→ **What you should do**: The line containing "X349250Y406400D03*" marks the start; return it and every line after it in the listing below, exactly, through the last.

→ **Supplied records**:
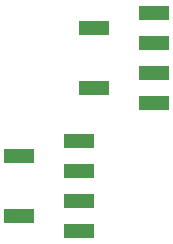
<source format=gbr>
G04 EAGLE Gerber RS-274X export*
G75*
%MOMM*%
%FSLAX34Y34*%
%LPD*%
%INSolderpaste Bottom*%
%IPPOS*%
%AMOC8*
5,1,8,0,0,1.08239X$1,22.5*%
G01*
%ADD10R,2.540000X1.270000*%


D10*
X349250Y381000D03*
X349250Y406400D03*
X298450Y393700D03*
X298450Y444500D03*
X349250Y431800D03*
X349250Y457200D03*
X412750Y565150D03*
X412750Y539750D03*
X361950Y501650D03*
X361950Y552450D03*
X412750Y514350D03*
X412750Y488950D03*
M02*

</source>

→ **Written solution**:
X349250Y406400D03*
X298450Y393700D03*
X298450Y444500D03*
X349250Y431800D03*
X349250Y457200D03*
X412750Y565150D03*
X412750Y539750D03*
X361950Y501650D03*
X361950Y552450D03*
X412750Y514350D03*
X412750Y488950D03*
M02*

</source>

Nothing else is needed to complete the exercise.